Work to be completed:
Return exactly the lines of the records below, starting at the line that contains "the white upper cabinet at <region>464, 118, 488, 184</region>" and ending at the line that contains "right=36, bottom=253] 4.45", with both of those lines kept.

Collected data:
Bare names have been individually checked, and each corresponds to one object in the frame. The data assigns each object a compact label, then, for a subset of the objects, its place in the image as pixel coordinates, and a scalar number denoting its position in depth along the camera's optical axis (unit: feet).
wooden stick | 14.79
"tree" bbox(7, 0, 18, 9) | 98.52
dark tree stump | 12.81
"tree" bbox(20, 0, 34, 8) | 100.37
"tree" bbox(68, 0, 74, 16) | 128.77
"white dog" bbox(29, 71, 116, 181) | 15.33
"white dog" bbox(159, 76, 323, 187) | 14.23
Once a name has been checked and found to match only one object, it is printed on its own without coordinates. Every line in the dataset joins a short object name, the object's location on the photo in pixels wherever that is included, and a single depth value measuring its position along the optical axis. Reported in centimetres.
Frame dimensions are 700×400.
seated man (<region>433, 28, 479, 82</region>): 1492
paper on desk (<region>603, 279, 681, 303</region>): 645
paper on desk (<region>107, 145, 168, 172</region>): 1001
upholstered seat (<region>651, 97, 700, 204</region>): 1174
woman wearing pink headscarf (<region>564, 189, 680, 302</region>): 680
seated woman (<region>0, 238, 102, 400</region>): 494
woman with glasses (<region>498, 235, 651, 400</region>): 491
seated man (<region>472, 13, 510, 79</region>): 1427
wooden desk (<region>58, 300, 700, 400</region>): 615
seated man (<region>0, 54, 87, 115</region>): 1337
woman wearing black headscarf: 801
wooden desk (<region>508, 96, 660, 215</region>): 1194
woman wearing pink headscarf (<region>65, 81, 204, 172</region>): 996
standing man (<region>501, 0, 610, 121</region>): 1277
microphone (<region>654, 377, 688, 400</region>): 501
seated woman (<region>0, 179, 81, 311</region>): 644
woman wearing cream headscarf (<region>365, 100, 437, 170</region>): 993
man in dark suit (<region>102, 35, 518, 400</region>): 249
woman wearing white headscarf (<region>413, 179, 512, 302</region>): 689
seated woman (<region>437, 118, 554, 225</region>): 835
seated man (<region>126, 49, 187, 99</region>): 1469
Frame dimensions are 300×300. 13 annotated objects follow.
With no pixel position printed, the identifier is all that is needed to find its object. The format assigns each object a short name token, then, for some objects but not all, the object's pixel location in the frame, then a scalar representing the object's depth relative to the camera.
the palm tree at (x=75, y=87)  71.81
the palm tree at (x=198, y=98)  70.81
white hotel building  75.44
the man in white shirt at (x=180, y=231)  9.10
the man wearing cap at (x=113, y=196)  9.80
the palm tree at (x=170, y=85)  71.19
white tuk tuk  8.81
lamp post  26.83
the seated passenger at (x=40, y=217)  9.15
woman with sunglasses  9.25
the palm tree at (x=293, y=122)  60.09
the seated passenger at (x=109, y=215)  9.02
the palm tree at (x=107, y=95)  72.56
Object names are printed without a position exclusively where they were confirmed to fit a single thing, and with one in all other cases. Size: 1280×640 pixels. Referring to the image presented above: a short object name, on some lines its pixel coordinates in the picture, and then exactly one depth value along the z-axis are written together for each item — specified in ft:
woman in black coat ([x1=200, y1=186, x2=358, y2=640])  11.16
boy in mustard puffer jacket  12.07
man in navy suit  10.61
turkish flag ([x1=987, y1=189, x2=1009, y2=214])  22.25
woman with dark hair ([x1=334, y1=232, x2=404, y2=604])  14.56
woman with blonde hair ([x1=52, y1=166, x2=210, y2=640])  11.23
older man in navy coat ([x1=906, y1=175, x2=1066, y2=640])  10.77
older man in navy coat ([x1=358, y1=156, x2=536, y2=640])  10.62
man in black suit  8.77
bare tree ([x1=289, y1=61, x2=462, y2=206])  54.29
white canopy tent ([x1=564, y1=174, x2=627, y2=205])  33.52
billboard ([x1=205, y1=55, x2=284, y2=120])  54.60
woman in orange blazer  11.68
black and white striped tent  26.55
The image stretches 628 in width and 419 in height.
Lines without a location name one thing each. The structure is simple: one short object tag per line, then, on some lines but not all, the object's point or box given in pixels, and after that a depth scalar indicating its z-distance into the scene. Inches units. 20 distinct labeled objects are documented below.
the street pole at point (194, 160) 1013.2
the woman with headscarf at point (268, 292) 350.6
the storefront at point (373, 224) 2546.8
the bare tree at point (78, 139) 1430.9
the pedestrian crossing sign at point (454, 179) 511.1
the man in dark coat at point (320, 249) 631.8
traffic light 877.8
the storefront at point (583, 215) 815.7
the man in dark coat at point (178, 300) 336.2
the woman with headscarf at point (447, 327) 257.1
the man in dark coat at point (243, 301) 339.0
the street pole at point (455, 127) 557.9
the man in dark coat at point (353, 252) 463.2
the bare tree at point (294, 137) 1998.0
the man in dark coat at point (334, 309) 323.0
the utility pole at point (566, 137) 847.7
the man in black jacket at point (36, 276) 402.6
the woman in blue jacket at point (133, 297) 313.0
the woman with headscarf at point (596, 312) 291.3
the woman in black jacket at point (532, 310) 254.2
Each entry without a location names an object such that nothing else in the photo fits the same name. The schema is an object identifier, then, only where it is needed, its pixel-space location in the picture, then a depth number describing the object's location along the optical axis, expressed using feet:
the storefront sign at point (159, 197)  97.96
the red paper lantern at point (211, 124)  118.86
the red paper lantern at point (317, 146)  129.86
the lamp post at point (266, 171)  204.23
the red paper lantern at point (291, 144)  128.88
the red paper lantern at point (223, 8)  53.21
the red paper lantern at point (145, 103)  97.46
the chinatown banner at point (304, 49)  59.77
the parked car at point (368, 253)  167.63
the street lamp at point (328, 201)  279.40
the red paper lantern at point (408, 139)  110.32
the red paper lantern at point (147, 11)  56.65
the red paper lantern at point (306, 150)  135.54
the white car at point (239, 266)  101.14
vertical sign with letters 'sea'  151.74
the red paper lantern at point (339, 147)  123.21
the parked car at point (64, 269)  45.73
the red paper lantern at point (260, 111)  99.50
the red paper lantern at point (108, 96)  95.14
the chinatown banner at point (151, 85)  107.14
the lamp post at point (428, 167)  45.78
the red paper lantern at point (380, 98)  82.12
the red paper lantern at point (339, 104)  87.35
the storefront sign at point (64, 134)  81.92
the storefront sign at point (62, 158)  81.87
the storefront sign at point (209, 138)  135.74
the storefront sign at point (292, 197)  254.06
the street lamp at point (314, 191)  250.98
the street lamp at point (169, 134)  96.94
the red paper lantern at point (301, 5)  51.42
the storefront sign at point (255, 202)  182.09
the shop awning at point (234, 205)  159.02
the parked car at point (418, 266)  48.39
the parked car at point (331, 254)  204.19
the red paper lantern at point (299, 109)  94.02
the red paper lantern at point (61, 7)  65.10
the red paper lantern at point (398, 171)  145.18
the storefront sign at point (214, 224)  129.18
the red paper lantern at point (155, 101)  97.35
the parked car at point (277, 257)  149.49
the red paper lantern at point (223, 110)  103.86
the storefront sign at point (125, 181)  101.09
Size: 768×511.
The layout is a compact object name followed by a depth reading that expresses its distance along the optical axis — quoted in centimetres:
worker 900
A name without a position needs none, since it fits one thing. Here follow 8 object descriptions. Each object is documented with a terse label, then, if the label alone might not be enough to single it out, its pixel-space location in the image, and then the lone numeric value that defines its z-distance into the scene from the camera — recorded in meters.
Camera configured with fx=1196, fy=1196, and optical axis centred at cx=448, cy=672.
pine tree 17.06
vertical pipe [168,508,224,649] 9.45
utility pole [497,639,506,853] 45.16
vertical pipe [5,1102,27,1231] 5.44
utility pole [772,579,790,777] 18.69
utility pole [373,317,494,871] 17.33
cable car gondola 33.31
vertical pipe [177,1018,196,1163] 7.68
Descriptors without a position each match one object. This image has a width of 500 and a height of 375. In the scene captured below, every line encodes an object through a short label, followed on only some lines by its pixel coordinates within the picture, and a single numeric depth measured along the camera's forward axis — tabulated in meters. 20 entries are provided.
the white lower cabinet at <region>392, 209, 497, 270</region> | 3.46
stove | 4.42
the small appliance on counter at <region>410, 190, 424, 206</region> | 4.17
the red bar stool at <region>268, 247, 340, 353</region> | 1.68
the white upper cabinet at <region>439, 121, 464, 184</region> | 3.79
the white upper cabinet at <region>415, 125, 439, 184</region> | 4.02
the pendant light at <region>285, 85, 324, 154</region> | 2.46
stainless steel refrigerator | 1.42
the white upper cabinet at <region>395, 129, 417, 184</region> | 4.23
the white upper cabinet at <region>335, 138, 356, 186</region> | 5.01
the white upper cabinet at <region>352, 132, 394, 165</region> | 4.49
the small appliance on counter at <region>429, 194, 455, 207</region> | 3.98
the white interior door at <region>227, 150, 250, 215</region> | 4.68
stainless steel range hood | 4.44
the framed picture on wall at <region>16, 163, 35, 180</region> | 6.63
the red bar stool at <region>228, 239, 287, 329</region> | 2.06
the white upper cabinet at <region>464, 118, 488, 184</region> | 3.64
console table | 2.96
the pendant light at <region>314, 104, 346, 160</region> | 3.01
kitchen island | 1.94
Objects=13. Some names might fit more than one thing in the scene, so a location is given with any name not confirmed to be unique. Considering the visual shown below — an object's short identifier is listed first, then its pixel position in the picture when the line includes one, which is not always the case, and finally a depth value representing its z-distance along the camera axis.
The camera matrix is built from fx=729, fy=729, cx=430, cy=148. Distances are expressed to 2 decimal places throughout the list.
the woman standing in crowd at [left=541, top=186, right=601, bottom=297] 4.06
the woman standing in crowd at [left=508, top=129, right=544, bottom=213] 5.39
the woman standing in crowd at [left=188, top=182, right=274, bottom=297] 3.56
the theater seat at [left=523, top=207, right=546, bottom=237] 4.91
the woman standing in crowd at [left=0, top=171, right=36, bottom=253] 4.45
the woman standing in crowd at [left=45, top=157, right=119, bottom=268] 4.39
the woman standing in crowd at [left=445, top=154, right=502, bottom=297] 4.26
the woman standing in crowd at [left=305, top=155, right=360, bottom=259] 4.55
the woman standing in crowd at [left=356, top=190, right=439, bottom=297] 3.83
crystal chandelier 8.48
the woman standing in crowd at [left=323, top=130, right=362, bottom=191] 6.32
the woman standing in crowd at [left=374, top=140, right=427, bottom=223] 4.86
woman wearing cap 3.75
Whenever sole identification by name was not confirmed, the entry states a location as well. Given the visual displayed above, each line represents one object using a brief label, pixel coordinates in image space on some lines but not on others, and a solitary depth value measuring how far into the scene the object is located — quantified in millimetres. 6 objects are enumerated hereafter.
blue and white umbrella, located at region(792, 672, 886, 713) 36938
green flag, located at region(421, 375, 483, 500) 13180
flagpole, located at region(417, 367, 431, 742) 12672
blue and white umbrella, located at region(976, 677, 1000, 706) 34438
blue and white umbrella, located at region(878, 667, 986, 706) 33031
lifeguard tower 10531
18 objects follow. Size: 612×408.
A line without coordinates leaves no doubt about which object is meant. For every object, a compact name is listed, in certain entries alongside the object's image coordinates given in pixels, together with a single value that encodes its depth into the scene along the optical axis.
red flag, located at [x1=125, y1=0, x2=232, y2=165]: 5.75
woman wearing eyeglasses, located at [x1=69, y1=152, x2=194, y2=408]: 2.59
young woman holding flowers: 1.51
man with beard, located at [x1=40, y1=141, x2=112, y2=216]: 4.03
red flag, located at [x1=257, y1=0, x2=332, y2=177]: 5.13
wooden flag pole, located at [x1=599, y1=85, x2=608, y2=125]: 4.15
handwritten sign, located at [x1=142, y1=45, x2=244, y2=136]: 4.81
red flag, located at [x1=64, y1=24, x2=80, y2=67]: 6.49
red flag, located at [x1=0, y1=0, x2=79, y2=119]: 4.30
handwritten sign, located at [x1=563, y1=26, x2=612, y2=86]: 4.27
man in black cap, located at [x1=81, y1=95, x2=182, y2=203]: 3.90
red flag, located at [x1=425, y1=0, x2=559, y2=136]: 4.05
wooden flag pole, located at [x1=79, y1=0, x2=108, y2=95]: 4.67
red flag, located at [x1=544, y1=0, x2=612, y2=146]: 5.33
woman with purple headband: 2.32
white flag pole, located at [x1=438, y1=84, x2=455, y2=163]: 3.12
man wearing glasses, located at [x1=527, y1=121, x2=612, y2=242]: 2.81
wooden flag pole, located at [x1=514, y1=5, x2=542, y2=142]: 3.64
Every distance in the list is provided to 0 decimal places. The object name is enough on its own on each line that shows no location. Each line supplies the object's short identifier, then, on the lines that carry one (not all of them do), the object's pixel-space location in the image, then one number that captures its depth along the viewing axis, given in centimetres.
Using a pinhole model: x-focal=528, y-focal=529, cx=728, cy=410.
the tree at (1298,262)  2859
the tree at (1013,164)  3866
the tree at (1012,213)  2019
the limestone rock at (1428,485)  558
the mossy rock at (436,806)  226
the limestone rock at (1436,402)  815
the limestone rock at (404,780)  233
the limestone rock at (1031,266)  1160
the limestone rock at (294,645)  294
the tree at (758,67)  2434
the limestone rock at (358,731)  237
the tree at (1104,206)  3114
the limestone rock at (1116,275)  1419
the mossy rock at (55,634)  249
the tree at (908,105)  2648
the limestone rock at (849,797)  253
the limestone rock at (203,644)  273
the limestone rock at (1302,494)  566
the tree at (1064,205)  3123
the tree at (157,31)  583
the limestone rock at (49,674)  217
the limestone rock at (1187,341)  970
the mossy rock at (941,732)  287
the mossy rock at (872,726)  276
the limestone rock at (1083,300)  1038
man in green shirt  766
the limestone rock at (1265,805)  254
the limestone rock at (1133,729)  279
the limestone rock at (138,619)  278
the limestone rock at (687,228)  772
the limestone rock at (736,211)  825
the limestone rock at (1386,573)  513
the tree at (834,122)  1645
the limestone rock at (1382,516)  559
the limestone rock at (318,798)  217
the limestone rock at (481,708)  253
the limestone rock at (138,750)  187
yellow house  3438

Answer to the problem:
the white upper cabinet at <region>464, 118, 488, 184</region> | 3.64
console table | 2.96
the pendant light at <region>314, 104, 346, 160</region> | 3.01
kitchen island | 1.94
Objects=13. Some names might fit more than one thing in the scene, so a location is given with any name not confirmed to be unique. Considering the visual shown below — an object's short identifier is listed first, then its pixel position in the picture when the line includes one, which is not always the case, and finally a depth value representing its z-distance along the camera axis.
The camera matrix is built from fx=729, fy=729, cx=430, cy=148. Distances are expressed to 2 decimal places throughout the list.
the woman standing in crowd at [left=541, top=186, right=601, bottom=297] 4.06
the woman standing in crowd at [left=508, top=129, right=544, bottom=213] 5.39
the woman standing in crowd at [left=188, top=182, right=274, bottom=297] 3.56
the theater seat at [left=523, top=207, right=546, bottom=237] 4.91
the woman standing in crowd at [left=0, top=171, right=36, bottom=253] 4.45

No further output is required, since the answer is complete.